YOUR GOAL:
Identify the lines in the data below that contain "System" and give only how many there are.

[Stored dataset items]
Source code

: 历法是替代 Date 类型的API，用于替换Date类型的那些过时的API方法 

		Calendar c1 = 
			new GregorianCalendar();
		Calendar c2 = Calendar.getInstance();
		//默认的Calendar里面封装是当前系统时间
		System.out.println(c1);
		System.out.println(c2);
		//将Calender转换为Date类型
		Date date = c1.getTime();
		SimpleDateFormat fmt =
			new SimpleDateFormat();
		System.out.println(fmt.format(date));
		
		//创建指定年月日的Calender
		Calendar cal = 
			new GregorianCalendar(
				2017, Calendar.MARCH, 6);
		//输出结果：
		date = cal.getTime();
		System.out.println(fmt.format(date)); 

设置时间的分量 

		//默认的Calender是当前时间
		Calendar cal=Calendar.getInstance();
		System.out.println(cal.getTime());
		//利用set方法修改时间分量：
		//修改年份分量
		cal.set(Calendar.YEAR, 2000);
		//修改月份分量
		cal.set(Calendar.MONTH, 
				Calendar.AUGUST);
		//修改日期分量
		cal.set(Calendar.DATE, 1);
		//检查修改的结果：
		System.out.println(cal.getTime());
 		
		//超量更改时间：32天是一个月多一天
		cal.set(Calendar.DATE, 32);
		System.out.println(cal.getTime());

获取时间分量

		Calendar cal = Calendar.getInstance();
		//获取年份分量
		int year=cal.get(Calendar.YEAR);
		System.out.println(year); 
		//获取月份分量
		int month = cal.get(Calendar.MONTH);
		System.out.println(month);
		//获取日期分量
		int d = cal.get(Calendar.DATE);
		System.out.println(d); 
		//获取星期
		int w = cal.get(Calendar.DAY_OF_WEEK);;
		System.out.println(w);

OUTPUT BELOW:
11